▸ **WORK ITEM**: Translate this sentence from the excerpt on fusiform and MFG activation into Spanish: "Depressive symptoms did not correlate with difference activation in either cluster."

-------- EXCERPT PROVIDED

Post-hoc analyses to decompose the diagnosis-by-condition interaction in the fusiform cluster indicated greater activation for Hit-Fix than Miss-Fix (p<0.01) among HV subjects, while BD exhibited the opposite pattern (p=0.02) (Fig.1B).

In MFG, HV children showed greater activation to Hit-Fix than Miss-Fix (p=0.01), while BD children showed the opposite pattern (p=0.02). Also, HV adults had a greater response to Miss-Fix than did BD adults (p=0.04). Within the HV group, adults showed greater activation to Miss-Fix than Hit-Fix (p=0.01), a pattern opposite to that seen in HV children; HV adults also showed a greater response than HV children to Miss-Fix (p=0.001) (Supplemental Figure).

Associations with Symptoms and Medications

The difference between Hit-Fix and Miss-Fix fusiform activation correlated negatively with YMRS scores (n=50; r=-0.30; p=0.04). BD subjects currently in hypomanic or mixed state (n=12; no manic subjects in the sample) had lower difference scores than other BD subjects (n=38; p=0.03). However, the diagnosis-by-condition interaction remained significant when only euthymic BD patients (n=29) were included in the model with HV subjects (p=0.04). Depressive symptoms did not correlate with difference activation in either cluster. Fusiform activity did not differ between BD subjects taking vs. not taking lithium (p's>0.21), stimulant (p's>0.21), atypical antipsychotic medication (p's>0.43), or valproate (p's>0.72 ) for Hit-Fix, Miss-Fix, or the difference between these two contrasts.

----------------
-------- GIVEN RECORDS

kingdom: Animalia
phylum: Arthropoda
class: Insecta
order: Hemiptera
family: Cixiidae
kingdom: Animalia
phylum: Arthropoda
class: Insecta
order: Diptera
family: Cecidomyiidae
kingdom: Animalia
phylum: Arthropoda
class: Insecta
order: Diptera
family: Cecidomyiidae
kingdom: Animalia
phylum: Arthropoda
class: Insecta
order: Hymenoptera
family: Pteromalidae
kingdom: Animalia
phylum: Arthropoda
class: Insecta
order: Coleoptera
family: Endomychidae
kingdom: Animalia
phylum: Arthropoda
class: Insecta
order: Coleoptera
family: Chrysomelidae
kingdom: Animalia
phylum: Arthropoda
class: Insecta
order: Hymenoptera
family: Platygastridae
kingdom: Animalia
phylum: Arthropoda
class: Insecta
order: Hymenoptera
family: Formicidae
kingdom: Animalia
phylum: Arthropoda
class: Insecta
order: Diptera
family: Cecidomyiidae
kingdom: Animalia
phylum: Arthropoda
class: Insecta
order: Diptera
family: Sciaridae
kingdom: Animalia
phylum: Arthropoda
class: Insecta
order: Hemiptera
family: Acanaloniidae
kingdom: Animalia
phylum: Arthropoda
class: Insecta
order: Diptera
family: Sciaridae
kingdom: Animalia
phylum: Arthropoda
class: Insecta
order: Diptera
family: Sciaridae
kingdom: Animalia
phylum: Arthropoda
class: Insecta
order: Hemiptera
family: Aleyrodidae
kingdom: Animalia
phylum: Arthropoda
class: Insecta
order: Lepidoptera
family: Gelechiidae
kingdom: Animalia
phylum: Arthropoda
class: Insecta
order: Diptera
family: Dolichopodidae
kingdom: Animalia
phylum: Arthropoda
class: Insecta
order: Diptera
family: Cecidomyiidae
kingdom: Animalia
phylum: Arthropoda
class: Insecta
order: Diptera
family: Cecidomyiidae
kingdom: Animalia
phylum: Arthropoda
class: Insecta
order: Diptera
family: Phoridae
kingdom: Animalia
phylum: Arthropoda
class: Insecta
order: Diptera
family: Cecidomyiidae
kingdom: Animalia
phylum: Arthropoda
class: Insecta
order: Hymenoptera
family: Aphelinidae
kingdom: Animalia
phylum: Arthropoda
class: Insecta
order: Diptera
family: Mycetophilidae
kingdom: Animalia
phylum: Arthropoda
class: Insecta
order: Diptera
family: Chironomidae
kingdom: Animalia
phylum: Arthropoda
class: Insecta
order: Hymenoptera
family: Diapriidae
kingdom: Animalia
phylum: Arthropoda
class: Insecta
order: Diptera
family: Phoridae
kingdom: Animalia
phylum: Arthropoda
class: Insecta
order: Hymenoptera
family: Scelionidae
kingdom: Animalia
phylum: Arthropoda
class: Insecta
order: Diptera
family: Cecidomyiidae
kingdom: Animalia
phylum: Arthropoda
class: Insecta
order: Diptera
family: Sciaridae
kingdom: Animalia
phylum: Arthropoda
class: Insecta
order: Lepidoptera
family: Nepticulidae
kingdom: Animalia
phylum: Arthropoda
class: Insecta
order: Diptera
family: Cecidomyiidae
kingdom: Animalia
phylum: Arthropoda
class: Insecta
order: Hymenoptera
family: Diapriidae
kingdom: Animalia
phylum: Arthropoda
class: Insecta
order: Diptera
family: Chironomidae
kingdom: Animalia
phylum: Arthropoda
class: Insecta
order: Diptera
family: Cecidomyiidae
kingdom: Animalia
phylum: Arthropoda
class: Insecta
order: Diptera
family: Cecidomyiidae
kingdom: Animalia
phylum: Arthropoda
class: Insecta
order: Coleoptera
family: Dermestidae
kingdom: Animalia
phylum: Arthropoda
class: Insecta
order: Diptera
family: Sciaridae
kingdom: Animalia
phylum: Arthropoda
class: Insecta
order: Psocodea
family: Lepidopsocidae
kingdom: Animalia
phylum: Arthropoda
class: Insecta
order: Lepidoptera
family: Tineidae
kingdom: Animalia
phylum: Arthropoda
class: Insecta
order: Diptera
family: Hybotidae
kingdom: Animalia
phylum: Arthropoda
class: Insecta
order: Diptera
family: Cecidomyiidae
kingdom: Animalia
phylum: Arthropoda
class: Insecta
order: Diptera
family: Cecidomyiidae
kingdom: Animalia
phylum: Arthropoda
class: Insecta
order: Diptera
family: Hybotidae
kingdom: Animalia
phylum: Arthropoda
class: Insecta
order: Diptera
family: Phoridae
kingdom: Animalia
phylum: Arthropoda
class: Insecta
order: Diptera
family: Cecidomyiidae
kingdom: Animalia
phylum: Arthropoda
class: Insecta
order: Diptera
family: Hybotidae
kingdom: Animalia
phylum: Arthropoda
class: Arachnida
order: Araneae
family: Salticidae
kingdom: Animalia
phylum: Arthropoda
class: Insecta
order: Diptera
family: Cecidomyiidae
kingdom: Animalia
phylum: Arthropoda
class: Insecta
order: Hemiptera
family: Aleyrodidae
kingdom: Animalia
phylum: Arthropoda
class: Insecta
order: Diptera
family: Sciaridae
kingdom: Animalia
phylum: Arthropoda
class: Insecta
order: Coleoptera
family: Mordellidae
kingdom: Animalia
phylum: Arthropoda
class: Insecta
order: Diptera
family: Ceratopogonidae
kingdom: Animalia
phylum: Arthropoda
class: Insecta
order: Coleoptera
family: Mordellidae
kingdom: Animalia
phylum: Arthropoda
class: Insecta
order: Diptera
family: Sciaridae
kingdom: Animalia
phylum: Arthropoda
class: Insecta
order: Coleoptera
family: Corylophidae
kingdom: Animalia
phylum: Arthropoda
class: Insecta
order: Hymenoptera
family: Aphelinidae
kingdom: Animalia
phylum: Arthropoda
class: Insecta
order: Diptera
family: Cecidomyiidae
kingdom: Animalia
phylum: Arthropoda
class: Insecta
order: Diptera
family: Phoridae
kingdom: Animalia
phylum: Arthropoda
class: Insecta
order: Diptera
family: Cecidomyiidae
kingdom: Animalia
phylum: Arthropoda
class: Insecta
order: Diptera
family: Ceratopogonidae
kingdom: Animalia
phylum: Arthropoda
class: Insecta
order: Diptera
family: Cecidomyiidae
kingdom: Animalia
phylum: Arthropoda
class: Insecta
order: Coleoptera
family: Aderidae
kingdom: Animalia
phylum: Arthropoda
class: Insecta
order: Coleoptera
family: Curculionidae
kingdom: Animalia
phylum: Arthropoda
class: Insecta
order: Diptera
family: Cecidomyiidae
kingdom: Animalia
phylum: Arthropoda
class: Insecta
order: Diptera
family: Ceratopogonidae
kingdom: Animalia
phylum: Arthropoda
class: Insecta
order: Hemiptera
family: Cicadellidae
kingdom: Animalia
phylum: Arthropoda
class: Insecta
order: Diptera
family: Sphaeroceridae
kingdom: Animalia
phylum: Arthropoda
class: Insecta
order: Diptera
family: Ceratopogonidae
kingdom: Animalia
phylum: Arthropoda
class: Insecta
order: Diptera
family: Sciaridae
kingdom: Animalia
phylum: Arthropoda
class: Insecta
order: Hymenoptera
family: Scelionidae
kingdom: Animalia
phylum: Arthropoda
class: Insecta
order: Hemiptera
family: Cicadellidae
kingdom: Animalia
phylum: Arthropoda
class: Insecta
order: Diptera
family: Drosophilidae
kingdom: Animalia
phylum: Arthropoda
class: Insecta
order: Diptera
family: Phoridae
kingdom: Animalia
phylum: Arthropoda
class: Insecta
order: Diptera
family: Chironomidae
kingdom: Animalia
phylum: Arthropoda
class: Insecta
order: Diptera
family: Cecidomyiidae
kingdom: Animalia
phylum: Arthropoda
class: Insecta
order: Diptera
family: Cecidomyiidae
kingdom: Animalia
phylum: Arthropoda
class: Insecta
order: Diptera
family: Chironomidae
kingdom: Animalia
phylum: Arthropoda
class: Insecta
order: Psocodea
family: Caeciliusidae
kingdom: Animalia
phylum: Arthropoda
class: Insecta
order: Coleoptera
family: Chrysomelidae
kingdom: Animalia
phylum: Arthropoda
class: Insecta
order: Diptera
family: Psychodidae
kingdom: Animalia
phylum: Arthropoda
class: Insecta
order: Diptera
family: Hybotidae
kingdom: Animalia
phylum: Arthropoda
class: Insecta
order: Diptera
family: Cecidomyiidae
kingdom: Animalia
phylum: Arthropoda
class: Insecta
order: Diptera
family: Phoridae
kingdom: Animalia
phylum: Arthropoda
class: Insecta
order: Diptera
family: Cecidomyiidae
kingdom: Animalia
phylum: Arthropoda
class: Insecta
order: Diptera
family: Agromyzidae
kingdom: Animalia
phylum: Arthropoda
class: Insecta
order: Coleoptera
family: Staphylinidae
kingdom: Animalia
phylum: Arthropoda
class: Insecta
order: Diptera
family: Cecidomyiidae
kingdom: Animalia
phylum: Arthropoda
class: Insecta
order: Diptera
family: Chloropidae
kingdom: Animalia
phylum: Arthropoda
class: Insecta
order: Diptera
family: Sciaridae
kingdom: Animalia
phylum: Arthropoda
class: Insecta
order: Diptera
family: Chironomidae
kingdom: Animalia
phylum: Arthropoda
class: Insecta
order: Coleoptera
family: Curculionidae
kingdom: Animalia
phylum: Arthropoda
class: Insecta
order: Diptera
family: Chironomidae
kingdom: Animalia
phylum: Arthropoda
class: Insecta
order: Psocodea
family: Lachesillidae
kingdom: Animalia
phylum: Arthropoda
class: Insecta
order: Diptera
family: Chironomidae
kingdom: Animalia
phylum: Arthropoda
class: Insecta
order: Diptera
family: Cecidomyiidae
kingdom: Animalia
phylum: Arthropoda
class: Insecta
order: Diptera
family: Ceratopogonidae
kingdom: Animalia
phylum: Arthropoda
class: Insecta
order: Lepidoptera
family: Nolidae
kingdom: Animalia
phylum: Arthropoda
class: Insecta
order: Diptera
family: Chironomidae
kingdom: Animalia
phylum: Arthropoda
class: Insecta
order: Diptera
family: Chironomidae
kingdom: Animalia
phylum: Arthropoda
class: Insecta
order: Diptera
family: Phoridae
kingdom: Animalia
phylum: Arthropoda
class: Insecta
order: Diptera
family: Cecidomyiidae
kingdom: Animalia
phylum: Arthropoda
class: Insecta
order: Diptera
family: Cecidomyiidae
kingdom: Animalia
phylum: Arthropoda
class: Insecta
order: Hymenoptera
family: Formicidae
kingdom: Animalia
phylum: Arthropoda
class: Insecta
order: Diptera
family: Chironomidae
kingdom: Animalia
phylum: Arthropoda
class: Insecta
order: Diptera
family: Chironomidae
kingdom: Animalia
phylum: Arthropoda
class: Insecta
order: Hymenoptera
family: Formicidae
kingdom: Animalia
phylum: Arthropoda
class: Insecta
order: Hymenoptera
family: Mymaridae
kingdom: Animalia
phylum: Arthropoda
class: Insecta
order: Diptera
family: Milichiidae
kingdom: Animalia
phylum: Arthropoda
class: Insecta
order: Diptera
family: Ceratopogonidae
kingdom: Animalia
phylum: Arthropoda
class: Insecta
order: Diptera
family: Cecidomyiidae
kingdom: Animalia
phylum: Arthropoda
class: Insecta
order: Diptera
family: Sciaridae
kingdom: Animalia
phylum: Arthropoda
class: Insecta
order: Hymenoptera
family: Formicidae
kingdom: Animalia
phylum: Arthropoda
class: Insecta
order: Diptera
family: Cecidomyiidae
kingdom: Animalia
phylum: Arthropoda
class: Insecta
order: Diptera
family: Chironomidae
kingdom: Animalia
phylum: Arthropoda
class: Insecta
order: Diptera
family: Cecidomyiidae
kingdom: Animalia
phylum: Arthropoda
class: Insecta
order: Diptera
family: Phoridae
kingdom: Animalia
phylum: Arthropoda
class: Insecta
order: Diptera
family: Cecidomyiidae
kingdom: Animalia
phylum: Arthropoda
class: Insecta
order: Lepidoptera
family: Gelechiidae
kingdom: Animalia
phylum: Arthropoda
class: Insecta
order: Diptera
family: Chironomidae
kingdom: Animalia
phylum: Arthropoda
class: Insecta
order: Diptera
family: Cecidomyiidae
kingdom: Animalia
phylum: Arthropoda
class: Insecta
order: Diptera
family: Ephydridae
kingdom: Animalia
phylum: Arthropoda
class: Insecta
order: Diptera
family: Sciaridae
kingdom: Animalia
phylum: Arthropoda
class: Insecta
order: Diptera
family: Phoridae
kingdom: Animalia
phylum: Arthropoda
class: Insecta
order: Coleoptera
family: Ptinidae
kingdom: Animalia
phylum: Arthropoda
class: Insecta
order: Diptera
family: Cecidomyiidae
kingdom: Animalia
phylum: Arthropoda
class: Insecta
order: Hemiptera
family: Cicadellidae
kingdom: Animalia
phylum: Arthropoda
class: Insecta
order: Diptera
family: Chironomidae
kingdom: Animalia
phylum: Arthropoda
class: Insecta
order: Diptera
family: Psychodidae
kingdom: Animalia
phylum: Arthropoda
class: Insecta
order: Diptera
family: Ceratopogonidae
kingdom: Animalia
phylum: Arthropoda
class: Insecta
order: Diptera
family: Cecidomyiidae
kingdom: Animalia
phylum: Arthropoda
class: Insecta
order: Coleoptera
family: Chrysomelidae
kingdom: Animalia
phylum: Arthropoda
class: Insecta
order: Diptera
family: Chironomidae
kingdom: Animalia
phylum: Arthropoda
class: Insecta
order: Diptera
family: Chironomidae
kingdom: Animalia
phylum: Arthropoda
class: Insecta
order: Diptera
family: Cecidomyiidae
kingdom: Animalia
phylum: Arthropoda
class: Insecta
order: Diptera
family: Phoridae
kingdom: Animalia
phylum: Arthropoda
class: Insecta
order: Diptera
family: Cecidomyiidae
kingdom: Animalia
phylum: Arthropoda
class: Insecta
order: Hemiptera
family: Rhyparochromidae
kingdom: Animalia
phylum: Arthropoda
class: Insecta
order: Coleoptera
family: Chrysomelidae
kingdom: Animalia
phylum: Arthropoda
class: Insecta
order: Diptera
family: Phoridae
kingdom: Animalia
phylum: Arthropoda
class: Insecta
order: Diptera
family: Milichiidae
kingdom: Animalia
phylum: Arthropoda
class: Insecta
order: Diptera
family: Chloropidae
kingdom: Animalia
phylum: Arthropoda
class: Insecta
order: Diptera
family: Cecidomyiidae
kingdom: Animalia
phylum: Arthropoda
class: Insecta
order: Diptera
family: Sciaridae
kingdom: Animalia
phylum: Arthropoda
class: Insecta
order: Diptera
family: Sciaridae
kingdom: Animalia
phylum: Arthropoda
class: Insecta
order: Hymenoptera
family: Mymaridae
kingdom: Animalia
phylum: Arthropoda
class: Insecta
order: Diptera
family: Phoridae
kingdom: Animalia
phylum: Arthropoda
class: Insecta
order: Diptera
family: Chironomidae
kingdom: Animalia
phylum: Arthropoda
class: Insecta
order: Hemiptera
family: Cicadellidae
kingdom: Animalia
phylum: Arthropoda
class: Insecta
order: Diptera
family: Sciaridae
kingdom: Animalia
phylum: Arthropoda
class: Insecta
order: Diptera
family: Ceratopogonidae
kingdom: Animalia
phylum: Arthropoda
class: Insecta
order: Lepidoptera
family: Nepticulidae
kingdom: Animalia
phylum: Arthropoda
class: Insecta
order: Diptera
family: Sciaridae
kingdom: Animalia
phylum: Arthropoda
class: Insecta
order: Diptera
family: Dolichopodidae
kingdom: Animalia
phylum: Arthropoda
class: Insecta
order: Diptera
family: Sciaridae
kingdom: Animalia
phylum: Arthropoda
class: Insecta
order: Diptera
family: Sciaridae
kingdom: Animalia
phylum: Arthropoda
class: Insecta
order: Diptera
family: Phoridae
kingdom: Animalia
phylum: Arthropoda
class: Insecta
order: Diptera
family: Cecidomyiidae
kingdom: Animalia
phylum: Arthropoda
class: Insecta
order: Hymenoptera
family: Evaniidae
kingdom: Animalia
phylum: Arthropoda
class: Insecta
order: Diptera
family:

----------------

▸ **SOLUTION FOR THIS PROBLEM**: Los síntomas depresivos no se correlacionaron con la activación diferencial en ninguno de los dos clústeres.